▶ **ASSIGNMENT**: When transcribing the entries, keep each one exactly as it is.

▶ **SUPPLIED DATA**:

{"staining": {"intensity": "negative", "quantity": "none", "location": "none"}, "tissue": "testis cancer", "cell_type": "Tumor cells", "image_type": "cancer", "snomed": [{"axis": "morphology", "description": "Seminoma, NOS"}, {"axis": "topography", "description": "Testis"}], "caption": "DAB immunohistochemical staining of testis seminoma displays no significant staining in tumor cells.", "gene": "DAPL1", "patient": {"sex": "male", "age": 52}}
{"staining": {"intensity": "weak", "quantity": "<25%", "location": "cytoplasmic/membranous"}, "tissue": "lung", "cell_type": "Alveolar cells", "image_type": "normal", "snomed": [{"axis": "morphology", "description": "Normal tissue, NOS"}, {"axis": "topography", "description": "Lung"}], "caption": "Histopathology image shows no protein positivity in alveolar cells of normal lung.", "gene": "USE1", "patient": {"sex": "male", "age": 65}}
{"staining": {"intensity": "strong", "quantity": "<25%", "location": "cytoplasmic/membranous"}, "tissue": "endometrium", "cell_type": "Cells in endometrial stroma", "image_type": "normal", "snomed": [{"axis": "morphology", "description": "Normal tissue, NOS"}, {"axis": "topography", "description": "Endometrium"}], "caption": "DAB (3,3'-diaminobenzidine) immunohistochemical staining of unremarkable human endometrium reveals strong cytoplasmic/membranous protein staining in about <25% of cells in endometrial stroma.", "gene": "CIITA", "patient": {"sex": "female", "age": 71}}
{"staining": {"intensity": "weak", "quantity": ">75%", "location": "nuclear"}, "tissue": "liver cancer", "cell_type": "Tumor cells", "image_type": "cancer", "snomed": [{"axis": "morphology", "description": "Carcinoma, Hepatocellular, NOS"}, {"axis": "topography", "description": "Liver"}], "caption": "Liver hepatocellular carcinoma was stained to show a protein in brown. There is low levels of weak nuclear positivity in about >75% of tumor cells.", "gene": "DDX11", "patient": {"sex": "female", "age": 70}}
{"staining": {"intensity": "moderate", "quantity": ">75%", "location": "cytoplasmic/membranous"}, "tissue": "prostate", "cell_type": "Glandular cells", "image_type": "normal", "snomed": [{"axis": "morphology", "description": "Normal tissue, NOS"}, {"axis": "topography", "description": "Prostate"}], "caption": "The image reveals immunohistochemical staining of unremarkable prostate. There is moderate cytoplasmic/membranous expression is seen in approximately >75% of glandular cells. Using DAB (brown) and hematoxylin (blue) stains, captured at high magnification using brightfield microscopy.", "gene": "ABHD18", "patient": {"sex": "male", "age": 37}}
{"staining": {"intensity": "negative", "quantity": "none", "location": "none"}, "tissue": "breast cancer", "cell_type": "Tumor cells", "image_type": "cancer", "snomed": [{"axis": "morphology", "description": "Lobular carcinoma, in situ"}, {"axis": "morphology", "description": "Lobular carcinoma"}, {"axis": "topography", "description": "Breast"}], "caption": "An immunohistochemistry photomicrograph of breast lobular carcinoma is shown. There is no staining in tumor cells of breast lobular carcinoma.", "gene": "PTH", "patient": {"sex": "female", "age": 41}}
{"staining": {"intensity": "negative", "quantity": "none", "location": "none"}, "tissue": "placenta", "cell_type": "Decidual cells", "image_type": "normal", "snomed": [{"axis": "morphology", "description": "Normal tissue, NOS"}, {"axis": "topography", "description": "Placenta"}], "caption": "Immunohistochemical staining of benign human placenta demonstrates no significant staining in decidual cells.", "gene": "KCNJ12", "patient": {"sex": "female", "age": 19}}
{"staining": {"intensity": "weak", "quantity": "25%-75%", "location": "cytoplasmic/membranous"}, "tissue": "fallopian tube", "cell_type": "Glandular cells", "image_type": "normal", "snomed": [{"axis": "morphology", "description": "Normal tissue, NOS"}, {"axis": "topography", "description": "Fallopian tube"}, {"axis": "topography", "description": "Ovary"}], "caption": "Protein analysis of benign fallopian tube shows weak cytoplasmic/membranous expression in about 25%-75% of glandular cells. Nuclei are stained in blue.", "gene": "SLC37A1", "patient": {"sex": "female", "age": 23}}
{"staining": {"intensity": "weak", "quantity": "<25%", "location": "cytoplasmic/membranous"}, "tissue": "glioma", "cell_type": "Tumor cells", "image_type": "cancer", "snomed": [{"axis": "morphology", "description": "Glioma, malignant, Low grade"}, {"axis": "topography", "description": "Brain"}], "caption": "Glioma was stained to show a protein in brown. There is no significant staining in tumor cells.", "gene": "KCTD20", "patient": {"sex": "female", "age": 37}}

▶ **EXERCISE RESPONSE**:
{"staining": {"intensity": "negative", "quantity": "none", "location": "none"}, "tissue": "testis cancer", "cell_type": "Tumor cells", "image_type": "cancer", "snomed": [{"axis": "morphology", "description": "Seminoma, NOS"}, {"axis": "topography", "description": "Testis"}], "caption": "DAB immunohistochemical staining of testis seminoma displays no significant staining in tumor cells.", "gene": "DAPL1", "patient": {"sex": "male", "age": 52}}
{"staining": {"intensity": "weak", "quantity": "<25%", "location": "cytoplasmic/membranous"}, "tissue": "lung", "cell_type": "Alveolar cells", "image_type": "normal", "snomed": [{"axis": "morphology", "description": "Normal tissue, NOS"}, {"axis": "topography", "description": "Lung"}], "caption": "Histopathology image shows no protein positivity in alveolar cells of normal lung.", "gene": "USE1", "patient": {"sex": "male", "age": 65}}
{"staining": {"intensity": "strong", "quantity": "<25%", "location": "cytoplasmic/membranous"}, "tissue": "endometrium", "cell_type": "Cells in endometrial stroma", "image_type": "normal", "snomed": [{"axis": "morphology", "description": "Normal tissue, NOS"}, {"axis": "topography", "description": "Endometrium"}], "caption": "DAB (3,3'-diaminobenzidine) immunohistochemical staining of unremarkable human endometrium reveals strong cytoplasmic/membranous protein staining in about <25% of cells in endometrial stroma.", "gene": "CIITA", "patient": {"sex": "female", "age": 71}}
{"staining": {"intensity": "weak", "quantity": ">75%", "location": "nuclear"}, "tissue": "liver cancer", "cell_type": "Tumor cells", "image_type": "cancer", "snomed": [{"axis": "morphology", "description": "Carcinoma, Hepatocellular, NOS"}, {"axis": "topography", "description": "Liver"}], "caption": "Liver hepatocellular carcinoma was stained to show a protein in brown. There is low levels of weak nuclear positivity in about >75% of tumor cells.", "gene": "DDX11", "patient": {"sex": "female", "age": 70}}
{"staining": {"intensity": "moderate", "quantity": ">75%", "location": "cytoplasmic/membranous"}, "tissue": "prostate", "cell_type": "Glandular cells", "image_type": "normal", "snomed": [{"axis": "morphology", "description": "Normal tissue, NOS"}, {"axis": "topography", "description": "Prostate"}], "caption": "The image reveals immunohistochemical staining of unremarkable prostate. There is moderate cytoplasmic/membranous expression is seen in approximately >75% of glandular cells. Using DAB (brown) and hematoxylin (blue) stains, captured at high magnification using brightfield microscopy.", "gene": "ABHD18", "patient": {"sex": "male", "age": 37}}
{"staining": {"intensity": "negative", "quantity": "none", "location": "none"}, "tissue": "breast cancer", "cell_type": "Tumor cells", "image_type": "cancer", "snomed": [{"axis": "morphology", "description": "Lobular carcinoma, in situ"}, {"axis": "morphology", "description": "Lobular carcinoma"}, {"axis": "topography", "description": "Breast"}], "caption": "An immunohistochemistry photomicrograph of breast lobular carcinoma is shown. There is no staining in tumor cells of breast lobular carcinoma.", "gene": "PTH", "patient": {"sex": "female", "age": 41}}
{"staining": {"intensity": "negative", "quantity": "none", "location": "none"}, "tissue": "placenta", "cell_type": "Decidual cells", "image_type": "normal", "snomed": [{"axis": "morphology", "description": "Normal tissue, NOS"}, {"axis": "topography", "description": "Placenta"}], "caption": "Immunohistochemical staining of benign human placenta demonstrates no significant staining in decidual cells.", "gene": "KCNJ12", "patient": {"sex": "female", "age": 19}}
{"staining": {"intensity": "weak", "quantity": "25%-75%", "location": "cytoplasmic/membranous"}, "tissue": "fallopian tube", "cell_type": "Glandular cells", "image_type": "normal", "snomed": [{"axis": "morphology", "description": "Normal tissue, NOS"}, {"axis": "topography", "description": "Fallopian tube"}, {"axis": "topography", "description": "Ovary"}], "caption": "Protein analysis of benign fallopian tube shows weak cytoplasmic/membranous expression in about 25%-75% of glandular cells. Nuclei are stained in blue.", "gene": "SLC37A1", "patient": {"sex": "female", "age": 23}}
{"staining": {"intensity": "weak", "quantity": "<25%", "location": "cytoplasmic/membranous"}, "tissue": "glioma", "cell_type": "Tumor cells", "image_type": "cancer", "snomed": [{"axis": "morphology", "description": "Glioma, malignant, Low grade"}, {"axis": "topography", "description": "Brain"}], "caption": "Glioma was stained to show a protein in brown. There is no significant staining in tumor cells.", "gene": "KCTD20", "patient": {"sex": "female", "age": 37}}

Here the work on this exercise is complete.